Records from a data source
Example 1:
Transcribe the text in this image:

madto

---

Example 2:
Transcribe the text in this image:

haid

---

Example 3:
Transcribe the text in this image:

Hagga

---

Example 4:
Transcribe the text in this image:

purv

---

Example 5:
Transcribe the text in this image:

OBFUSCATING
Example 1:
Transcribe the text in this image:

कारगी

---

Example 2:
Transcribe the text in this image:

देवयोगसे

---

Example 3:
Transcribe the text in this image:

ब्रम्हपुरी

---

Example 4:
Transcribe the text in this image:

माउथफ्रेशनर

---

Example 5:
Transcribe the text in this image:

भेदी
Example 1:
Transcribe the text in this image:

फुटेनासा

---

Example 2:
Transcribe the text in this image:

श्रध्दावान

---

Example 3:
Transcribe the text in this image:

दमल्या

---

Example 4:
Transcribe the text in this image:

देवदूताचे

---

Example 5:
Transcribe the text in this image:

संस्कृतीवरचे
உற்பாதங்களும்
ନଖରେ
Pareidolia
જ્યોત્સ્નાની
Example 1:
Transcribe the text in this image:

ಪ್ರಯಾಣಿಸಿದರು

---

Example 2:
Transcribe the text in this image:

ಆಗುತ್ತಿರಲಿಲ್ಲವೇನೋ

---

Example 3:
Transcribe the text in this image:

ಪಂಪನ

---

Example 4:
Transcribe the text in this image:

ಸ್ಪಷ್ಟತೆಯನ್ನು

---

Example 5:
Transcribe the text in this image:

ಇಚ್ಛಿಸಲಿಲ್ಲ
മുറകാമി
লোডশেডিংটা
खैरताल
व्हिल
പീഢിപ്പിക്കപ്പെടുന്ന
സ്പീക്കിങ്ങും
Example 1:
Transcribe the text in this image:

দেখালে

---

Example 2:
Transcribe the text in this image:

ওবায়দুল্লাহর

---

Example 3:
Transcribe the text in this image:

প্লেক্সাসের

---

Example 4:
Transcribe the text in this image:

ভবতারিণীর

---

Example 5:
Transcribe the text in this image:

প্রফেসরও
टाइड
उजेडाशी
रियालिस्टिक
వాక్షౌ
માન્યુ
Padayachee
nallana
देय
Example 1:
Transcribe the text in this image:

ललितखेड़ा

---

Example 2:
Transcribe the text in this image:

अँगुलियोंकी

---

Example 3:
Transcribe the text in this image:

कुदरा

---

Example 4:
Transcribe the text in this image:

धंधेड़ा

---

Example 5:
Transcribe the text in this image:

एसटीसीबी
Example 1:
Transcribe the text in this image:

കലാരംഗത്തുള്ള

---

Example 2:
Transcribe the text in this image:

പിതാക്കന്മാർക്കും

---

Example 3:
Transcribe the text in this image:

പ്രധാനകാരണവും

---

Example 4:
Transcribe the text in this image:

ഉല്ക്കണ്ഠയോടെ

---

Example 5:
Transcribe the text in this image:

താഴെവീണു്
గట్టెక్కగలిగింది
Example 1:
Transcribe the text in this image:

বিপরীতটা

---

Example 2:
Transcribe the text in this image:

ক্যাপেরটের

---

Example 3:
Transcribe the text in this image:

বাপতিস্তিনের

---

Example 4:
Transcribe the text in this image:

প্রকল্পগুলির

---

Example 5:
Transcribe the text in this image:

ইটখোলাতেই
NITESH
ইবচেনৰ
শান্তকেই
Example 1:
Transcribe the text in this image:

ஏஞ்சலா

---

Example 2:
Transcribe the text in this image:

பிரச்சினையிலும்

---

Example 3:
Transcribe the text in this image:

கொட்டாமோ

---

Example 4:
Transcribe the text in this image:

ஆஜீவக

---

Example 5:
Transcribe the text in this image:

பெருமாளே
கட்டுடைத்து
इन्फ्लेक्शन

EXERCISE
Reproduce every line of the material above in its original order, keeping each spelling and script unchanged.

TASK OUTPUT
Example 1:
Transcribe the text in this image:

madto

---

Example 2:
Transcribe the text in this image:

haid

---

Example 3:
Transcribe the text in this image:

Hagga

---

Example 4:
Transcribe the text in this image:

purv

---

Example 5:
Transcribe the text in this image:

OBFUSCATING
Example 1:
Transcribe the text in this image:

कारगी

---

Example 2:
Transcribe the text in this image:

देवयोगसे

---

Example 3:
Transcribe the text in this image:

ब्रम्हपुरी

---

Example 4:
Transcribe the text in this image:

माउथफ्रेशनर

---

Example 5:
Transcribe the text in this image:

भेदी
Example 1:
Transcribe the text in this image:

फुटेनासा

---

Example 2:
Transcribe the text in this image:

श्रध्दावान

---

Example 3:
Transcribe the text in this image:

दमल्या

---

Example 4:
Transcribe the text in this image:

देवदूताचे

---

Example 5:
Transcribe the text in this image:

संस्कृतीवरचे
உற்பாதங்களும்
ନଖରେ
Pareidolia
જ્યોત્સ્નાની
Example 1:
Transcribe the text in this image:

ಪ್ರಯಾಣಿಸಿದರು

---

Example 2:
Transcribe the text in this image:

ಆಗುತ್ತಿರಲಿಲ್ಲವೇನೋ

---

Example 3:
Transcribe the text in this image:

ಪಂಪನ

---

Example 4:
Transcribe the text in this image:

ಸ್ಪಷ್ಟತೆಯನ್ನು

---

Example 5:
Transcribe the text in this image:

ಇಚ್ಛಿಸಲಿಲ್ಲ
മുറകാമി
লোডশেডিংটা
खैरताल
व्हिल
പീഢിപ്പിക്കപ്പെടുന്ന
സ്പീക്കിങ്ങും
Example 1:
Transcribe the text in this image:

দেখালে

---

Example 2:
Transcribe the text in this image:

ওবায়দুল্লাহর

---

Example 3:
Transcribe the text in this image:

প্লেক্সাসের

---

Example 4:
Transcribe the text in this image:

ভবতারিণীর

---

Example 5:
Transcribe the text in this image:

প্রফেসরও
टाइड
उजेडाशी
रियालिस्टिक
వాక్షౌ
માન્યુ
Padayachee
nallana
देय
Example 1:
Transcribe the text in this image:

ललितखेड़ा

---

Example 2:
Transcribe the text in this image:

अँगुलियोंकी

---

Example 3:
Transcribe the text in this image:

कुदरा

---

Example 4:
Transcribe the text in this image:

धंधेड़ा

---

Example 5:
Transcribe the text in this image:

एसटीसीबी
Example 1:
Transcribe the text in this image:

കലാരംഗത്തുള്ള

---

Example 2:
Transcribe the text in this image:

പിതാക്കന്മാർക്കും

---

Example 3:
Transcribe the text in this image:

പ്രധാനകാരണവും

---

Example 4:
Transcribe the text in this image:

ഉല്ക്കണ്ഠയോടെ

---

Example 5:
Transcribe the text in this image:

താഴെവീണു്
గట్టెక్కగలిగింది
Example 1:
Transcribe the text in this image:

বিপরীতটা

---

Example 2:
Transcribe the text in this image:

ক্যাপেরটের

---

Example 3:
Transcribe the text in this image:

বাপতিস্তিনের

---

Example 4:
Transcribe the text in this image:

প্রকল্পগুলির

---

Example 5:
Transcribe the text in this image:

ইটখোলাতেই
NITESH
ইবচেনৰ
শান্তকেই
Example 1:
Transcribe the text in this image:

ஏஞ்சலா

---

Example 2:
Transcribe the text in this image:

பிரச்சினையிலும்

---

Example 3:
Transcribe the text in this image:

கொட்டாமோ

---

Example 4:
Transcribe the text in this image:

ஆஜீவக

---

Example 5:
Transcribe the text in this image:

பெருமாளே
கட்டுடைத்து
इन्फ्लेक्शन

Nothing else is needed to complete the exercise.